Excerpted records
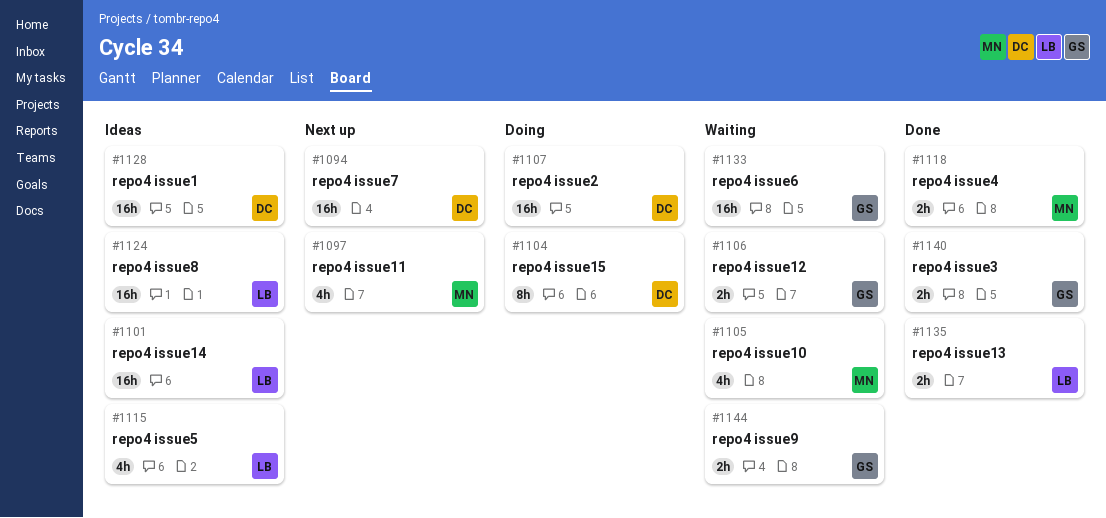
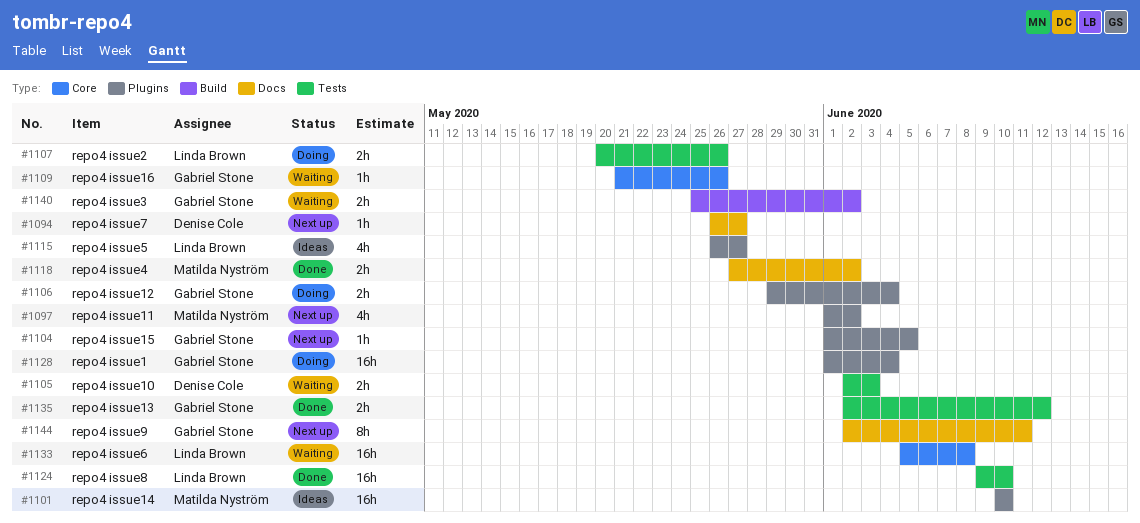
#1094, estimate: 16h -> 1h
#1101, owner: Linda Brown -> Matilda Nyström
#1104, status: Doing -> Next up
#1104, owner: Denise Cole -> Gabriel Stone
#1104, estimate: 8h -> 1h
#1105, owner: Matilda Nyström -> Denise Cole
#1105, estimate: 4h -> 2h
#1106, status: Waiting -> Doing
#1107, owner: Denise Cole -> Linda Brown
#1107, estimate: 16h -> 2h
#1109: none -> present
#1124, status: Ideas -> Done
#1128, status: Ideas -> Doing
#1128, owner: Denise Cole -> Gabriel Stone
#1133, owner: Gabriel Stone -> Linda Brown
#1135, owner: Linda Brown -> Gabriel Stone
#1140, status: Done -> Waiting
#1144, status: Waiting -> Next up
#1144, estimate: 2h -> 8h

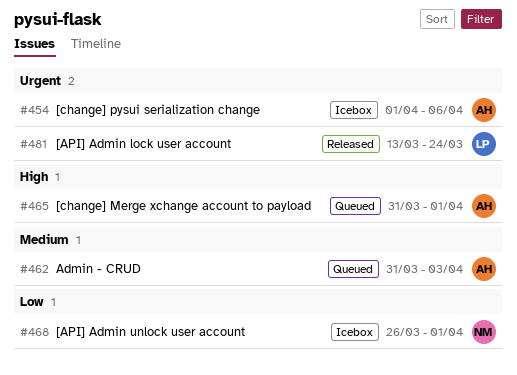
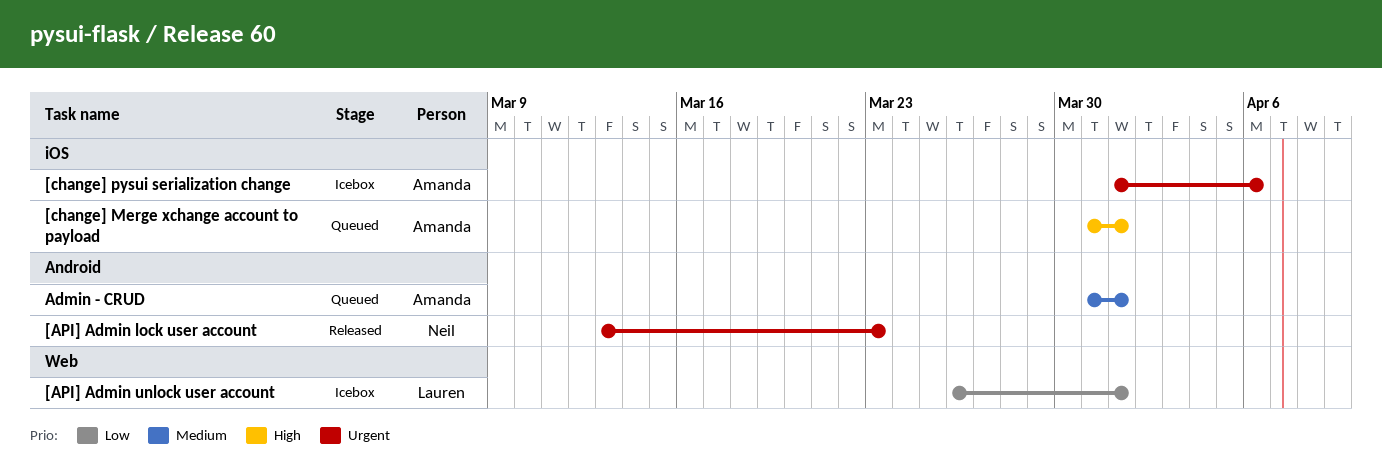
[API] Admin lock user account, owner: Lauren -> Neil
[API] Admin lock user account, due: Mar 24 -> Mar 23
[API] Admin unlock user account, owner: Neil -> Lauren
Admin - CRUD, due: Apr 3 -> Apr 1

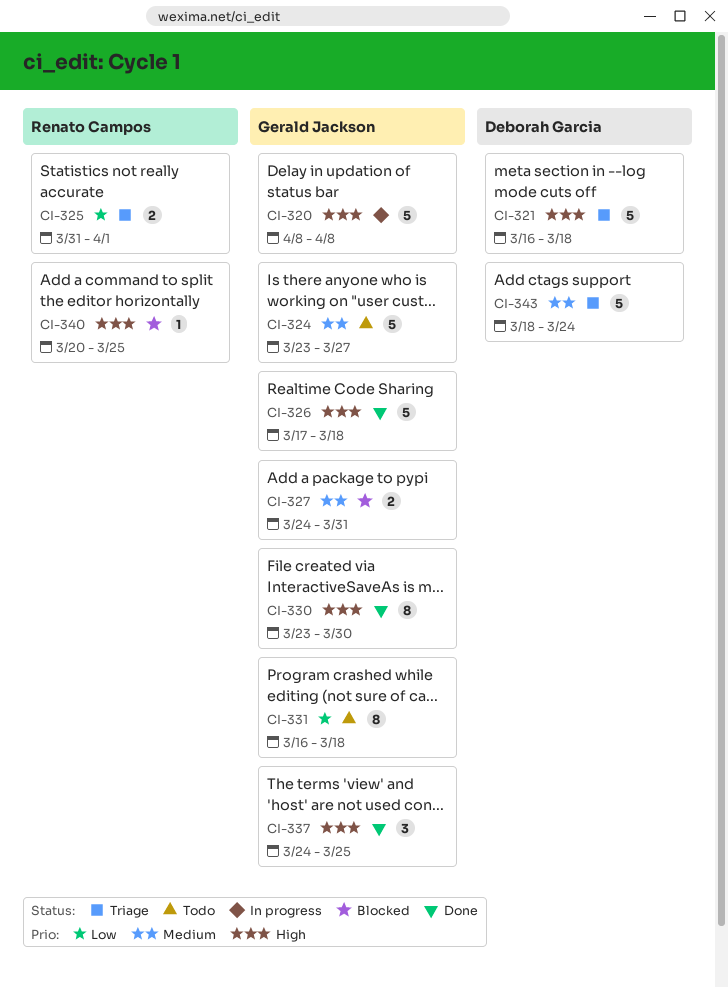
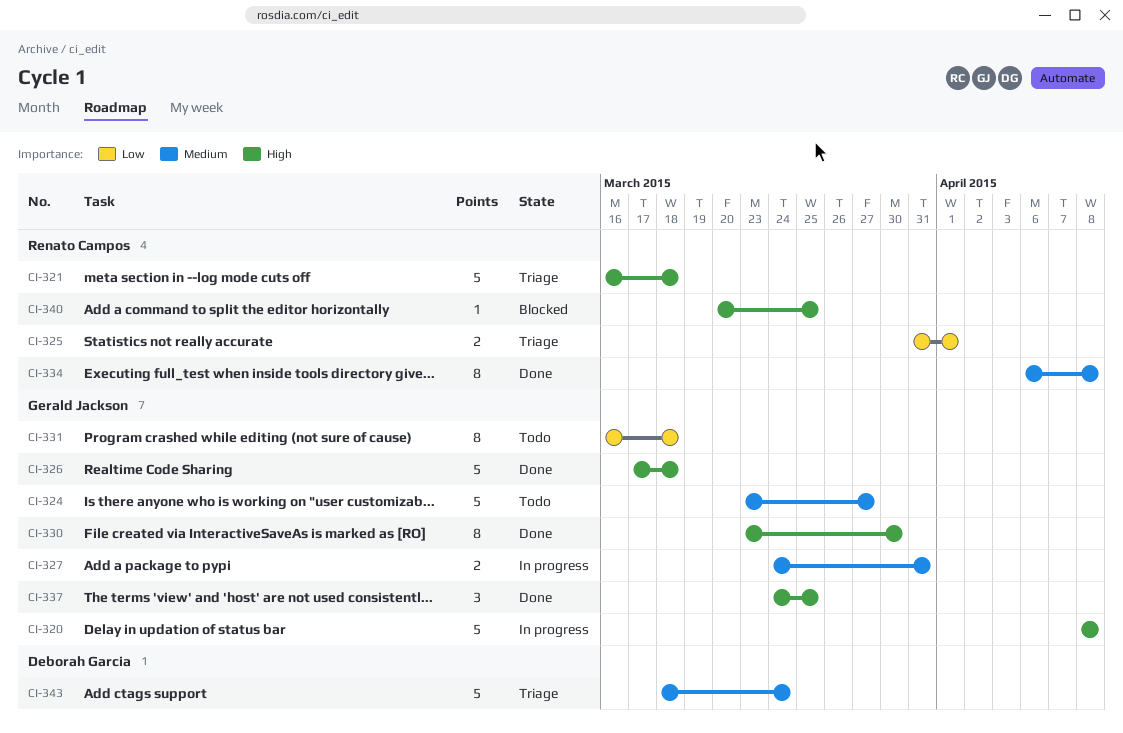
CI-321, owner: Deborah Garcia -> Renato Campos
CI-327, status: Blocked -> In progress
CI-334: none -> present

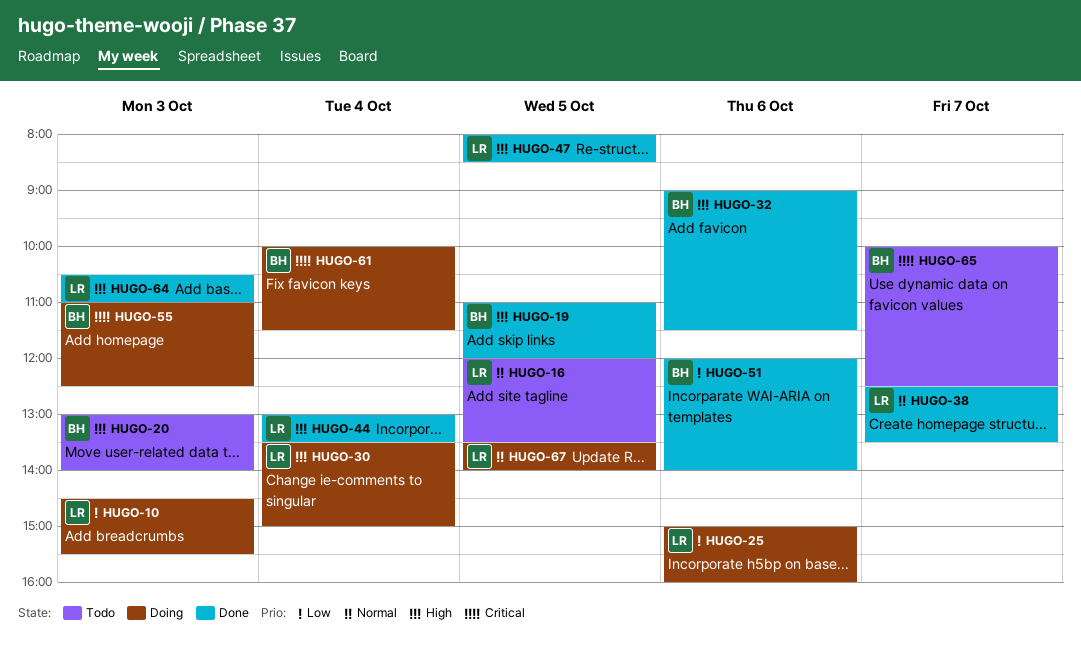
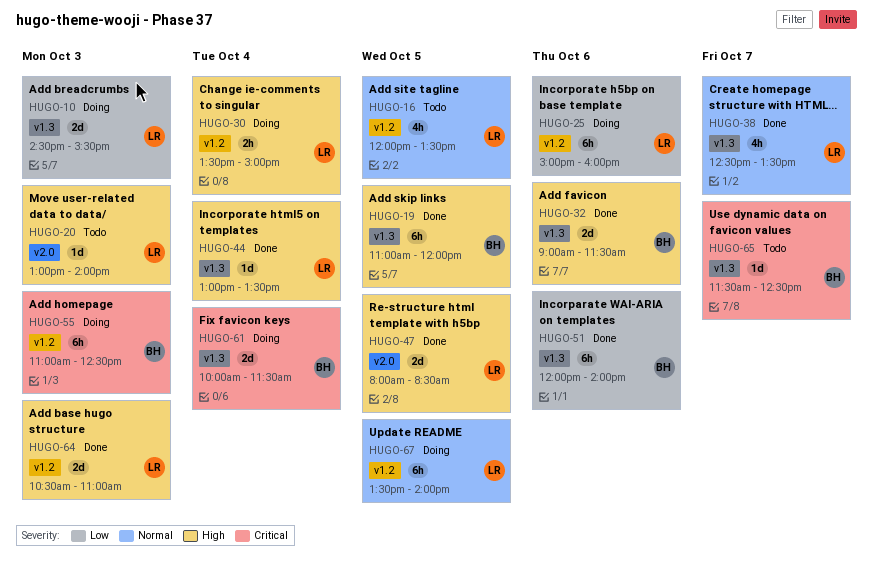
HUGO-20, owner: BH -> LR
HUGO-65, begins: 10:00 -> 11:30

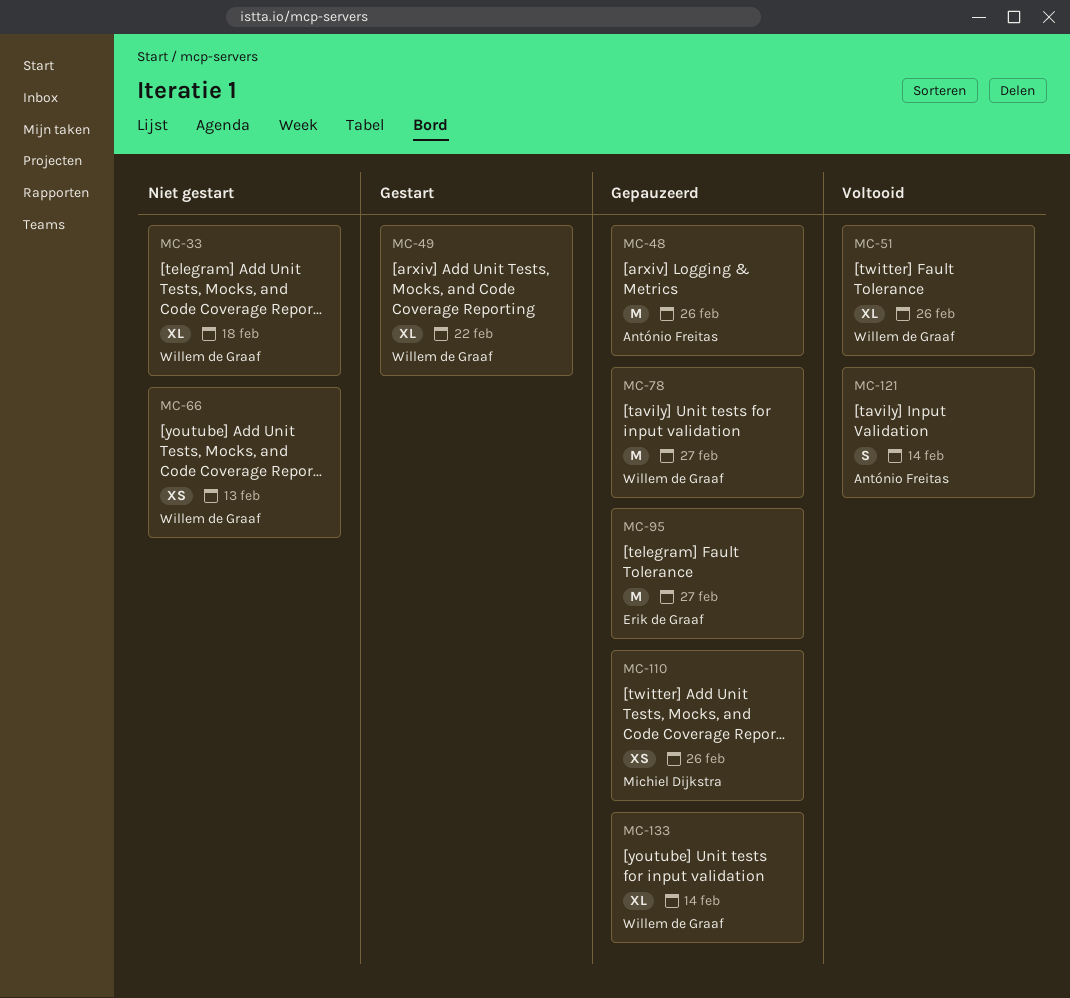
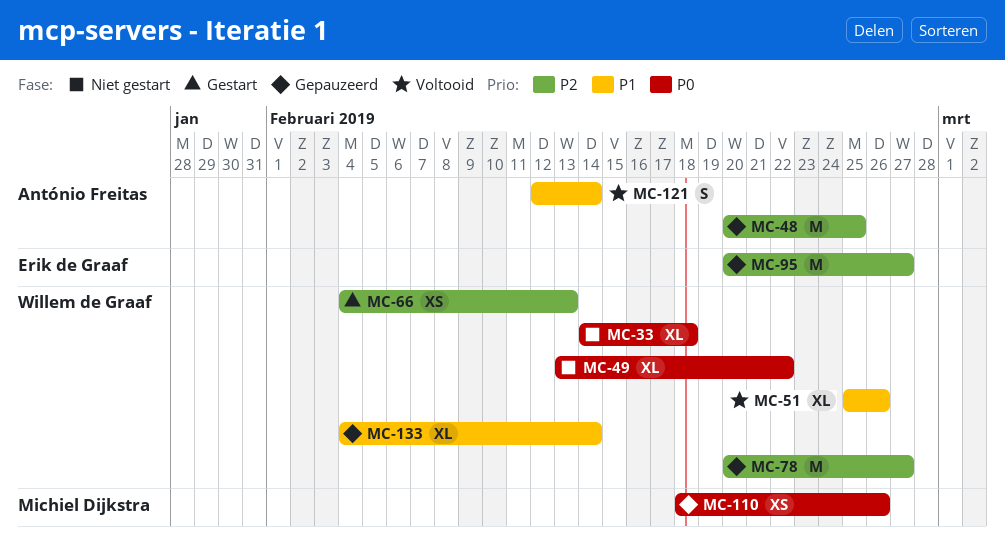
MC-48, due: Feb 26 -> Feb 25
MC-49, status: Gestart -> Niet gestart
MC-66, status: Niet gestart -> Gestart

Written task
Repeat the data above exactly; images are not part of the copy.

Solution to this task
#1094, estimate: 16h -> 1h
#1101, owner: Linda Brown -> Matilda Nyström
#1104, status: Doing -> Next up
#1104, owner: Denise Cole -> Gabriel Stone
#1104, estimate: 8h -> 1h
#1105, owner: Matilda Nyström -> Denise Cole
#1105, estimate: 4h -> 2h
#1106, status: Waiting -> Doing
#1107, owner: Denise Cole -> Linda Brown
#1107, estimate: 16h -> 2h
#1109: none -> present
#1124, status: Ideas -> Done
#1128, status: Ideas -> Doing
#1128, owner: Denise Cole -> Gabriel Stone
#1133, owner: Gabriel Stone -> Linda Brown
#1135, owner: Linda Brown -> Gabriel Stone
#1140, status: Done -> Waiting
#1144, status: Waiting -> Next up
#1144, estimate: 2h -> 8h

[API] Admin lock user account, owner: Lauren -> Neil
[API] Admin lock user account, due: Mar 24 -> Mar 23
[API] Admin unlock user account, owner: Neil -> Lauren
Admin - CRUD, due: Apr 3 -> Apr 1

CI-321, owner: Deborah Garcia -> Renato Campos
CI-327, status: Blocked -> In progress
CI-334: none -> present

HUGO-20, owner: BH -> LR
HUGO-65, begins: 10:00 -> 11:30

MC-48, due: Feb 26 -> Feb 25
MC-49, status: Gestart -> Niet gestart
MC-66, status: Niet gestart -> Gestart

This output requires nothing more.